Nuances with openpyxl

openpyxl (a popular python library for formatting excel workbooks), handles writing slightly differently. Although pandas can use openpyxl as a backend for writing, things become slightly more complicated when trying to write more tailored files. openpyxl uses the concept of a workbook (analogous to an Excel workbook), with sheets. For example:

from openpyxl import Workbook

wb = Workbook() # create a new workbook

ws = wb.active # get the active sheet

# do some formatting and data insertion
ws.title = "Title One"
ws['B4'] = "2026-01-01"
ws['B5'] = 100.00

The above code creates a Workbook object and does data insertion. Naturally, we would want to export this workbook to an .xlsx file. However, if we use the mechanics defined in ExcelDataset above:

In [8]: with ExcelWriter("file.xlsx") as writer:
   ...:     wb.to_excel(writer)
   ...:
---------------------------------------------------------------------------
AttributeError                            Traceback (most recent call last)
<ipython-input-8-7575d1f1c47c> in <cell line: 1>()
      1 with ExcelWriter("file.xlsx") as writer:
----> 2     wb.to_excel(writer)
      3

AttributeError: 'Workbook' object has no attribute 'to_excel'

This is, upon further introspection, actually expected. The Workbook object of openpyxl does not natively support being written using pandas.ExcelWriter , and instead has its own interface using .save. (we'd gloss over its mechanics at the moment, the more important part is now creating a kedro dataset type that is compatible with writing this object).

Custom Datasets in kedro

As mentioned before, a custom dataset type in kedro must implement three methods:

  • _load : how to read the file

  • _save: mechanics on determining the file-path and saving

  • _describe: essentially what __repr__ does

So to create our custom dataset which handles openpyxl workbooks, its _save method must not use pandas.ExcelWriter, but must instead call .save directly on the input data object:

from openpyxl import WorkBook, load_workbook

from kedro.io import AbstractDataSet
from kedro.io.core import get_filepath_str, get_protocol_and_path

class OpenPyxlDataSet(AbstractDataset):
    def __init__(self, filepath: str):
        self._filepath = filepath

    def _load(self, ) -> openpyxl.WorkBook:
        return load_workbook(self._filepath)

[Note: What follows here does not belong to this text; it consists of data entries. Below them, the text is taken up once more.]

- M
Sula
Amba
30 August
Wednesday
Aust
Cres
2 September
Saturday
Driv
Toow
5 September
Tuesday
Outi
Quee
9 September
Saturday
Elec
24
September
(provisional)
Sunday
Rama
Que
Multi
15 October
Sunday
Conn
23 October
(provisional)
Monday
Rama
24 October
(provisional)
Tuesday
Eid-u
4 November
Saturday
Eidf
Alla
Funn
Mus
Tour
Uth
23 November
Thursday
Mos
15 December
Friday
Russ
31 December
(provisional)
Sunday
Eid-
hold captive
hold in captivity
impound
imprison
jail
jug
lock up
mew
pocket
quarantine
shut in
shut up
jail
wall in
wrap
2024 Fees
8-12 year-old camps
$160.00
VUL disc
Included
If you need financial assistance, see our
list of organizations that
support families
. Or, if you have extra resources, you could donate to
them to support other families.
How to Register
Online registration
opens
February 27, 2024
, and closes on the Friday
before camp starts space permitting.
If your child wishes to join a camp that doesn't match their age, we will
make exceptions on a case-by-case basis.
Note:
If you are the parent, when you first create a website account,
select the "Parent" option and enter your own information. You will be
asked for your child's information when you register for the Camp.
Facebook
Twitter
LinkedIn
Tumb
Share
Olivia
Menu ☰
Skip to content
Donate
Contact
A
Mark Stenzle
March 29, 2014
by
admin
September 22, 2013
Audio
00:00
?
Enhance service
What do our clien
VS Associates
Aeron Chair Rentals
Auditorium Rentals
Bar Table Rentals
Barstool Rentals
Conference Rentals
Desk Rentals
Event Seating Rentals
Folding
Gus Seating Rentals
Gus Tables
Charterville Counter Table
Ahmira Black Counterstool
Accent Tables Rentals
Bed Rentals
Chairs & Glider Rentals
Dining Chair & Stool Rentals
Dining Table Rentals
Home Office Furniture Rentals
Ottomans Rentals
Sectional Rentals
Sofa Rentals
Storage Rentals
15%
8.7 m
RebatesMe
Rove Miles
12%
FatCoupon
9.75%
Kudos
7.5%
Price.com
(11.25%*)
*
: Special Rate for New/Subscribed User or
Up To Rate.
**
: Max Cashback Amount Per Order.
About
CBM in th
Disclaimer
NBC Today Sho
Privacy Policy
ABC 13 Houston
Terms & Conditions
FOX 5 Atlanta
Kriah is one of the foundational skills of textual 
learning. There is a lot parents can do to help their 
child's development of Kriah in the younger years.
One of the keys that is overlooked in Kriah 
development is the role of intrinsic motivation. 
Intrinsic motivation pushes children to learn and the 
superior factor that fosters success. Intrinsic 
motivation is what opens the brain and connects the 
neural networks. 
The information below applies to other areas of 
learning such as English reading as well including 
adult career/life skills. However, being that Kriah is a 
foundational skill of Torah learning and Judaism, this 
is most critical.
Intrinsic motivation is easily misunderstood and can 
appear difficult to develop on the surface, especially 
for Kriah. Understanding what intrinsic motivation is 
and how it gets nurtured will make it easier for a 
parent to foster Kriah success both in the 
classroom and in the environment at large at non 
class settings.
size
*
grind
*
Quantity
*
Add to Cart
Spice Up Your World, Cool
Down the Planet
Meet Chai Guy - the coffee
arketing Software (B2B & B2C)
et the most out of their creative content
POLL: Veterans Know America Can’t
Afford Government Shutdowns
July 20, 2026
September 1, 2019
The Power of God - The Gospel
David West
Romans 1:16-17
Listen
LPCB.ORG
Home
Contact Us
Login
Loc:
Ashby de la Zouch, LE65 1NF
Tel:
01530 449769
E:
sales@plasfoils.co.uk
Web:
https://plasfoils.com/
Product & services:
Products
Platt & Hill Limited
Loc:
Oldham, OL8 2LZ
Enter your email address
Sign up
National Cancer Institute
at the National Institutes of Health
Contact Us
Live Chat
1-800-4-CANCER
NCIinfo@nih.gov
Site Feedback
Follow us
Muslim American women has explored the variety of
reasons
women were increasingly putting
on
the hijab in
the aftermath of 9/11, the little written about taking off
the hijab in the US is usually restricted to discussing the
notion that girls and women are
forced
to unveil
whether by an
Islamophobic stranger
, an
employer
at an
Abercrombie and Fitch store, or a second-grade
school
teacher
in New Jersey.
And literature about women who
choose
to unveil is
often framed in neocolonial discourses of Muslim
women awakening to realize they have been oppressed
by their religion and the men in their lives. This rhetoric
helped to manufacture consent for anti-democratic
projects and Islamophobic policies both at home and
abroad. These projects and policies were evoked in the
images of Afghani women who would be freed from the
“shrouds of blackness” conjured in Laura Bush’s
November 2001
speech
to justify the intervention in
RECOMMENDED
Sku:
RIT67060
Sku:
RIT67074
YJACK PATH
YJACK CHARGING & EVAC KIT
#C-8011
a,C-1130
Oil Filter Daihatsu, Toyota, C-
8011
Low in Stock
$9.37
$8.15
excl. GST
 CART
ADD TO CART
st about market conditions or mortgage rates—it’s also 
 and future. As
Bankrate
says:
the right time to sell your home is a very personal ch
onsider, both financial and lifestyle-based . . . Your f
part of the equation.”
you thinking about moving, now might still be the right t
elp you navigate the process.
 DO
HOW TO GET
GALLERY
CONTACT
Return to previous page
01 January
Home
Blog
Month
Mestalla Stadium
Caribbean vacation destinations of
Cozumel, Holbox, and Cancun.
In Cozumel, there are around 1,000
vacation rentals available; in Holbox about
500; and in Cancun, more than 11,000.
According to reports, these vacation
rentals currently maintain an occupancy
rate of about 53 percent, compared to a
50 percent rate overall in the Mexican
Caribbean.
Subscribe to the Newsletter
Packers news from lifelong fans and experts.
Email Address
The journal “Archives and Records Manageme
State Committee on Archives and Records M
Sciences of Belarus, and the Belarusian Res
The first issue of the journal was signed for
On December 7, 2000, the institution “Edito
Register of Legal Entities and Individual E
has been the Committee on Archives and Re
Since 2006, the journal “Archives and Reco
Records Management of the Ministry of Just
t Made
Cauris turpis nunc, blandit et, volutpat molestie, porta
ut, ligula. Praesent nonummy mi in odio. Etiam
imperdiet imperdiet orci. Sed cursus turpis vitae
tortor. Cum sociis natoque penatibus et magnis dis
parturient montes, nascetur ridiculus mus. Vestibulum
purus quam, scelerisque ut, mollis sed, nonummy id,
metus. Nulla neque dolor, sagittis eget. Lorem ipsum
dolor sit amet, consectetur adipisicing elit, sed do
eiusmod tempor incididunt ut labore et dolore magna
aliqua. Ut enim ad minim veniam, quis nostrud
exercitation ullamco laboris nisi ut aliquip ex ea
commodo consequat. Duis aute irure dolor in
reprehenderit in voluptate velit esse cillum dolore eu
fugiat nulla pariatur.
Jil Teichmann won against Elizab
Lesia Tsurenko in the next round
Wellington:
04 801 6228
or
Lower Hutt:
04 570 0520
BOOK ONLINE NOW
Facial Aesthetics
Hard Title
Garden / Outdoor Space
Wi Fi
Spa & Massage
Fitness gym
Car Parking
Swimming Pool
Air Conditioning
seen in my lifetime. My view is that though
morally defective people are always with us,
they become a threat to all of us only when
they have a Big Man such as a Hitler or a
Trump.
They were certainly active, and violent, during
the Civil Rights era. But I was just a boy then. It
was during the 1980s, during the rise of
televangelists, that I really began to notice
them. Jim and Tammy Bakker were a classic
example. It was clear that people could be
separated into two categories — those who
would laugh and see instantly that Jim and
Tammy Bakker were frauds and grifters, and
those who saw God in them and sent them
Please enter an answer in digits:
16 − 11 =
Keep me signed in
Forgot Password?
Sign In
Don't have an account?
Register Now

    def _save(self, data: openpyxl.WorkBook) -> None:
        data.save(self._filepath)

    def _describe(self, ): -> None:
        return dict(
            filepath=self._filepath
        )

Note the above lacks much of the necessary error-handling code that would make this dataset production ready.

Now, we can define a data-catalog entry (assuming our new dataset is in src/project/extras/datasets.py) as follows:

excel_workbook_dataset:
    type: project.extras.datasets.OpenPyxlDataSet
    filepath: data/08_reporting/excel_workbook.xlsx
    layer: reporting

Finally, we can point any one of our nodes with potential openpyxl code to use the above data-catalog entry as its output.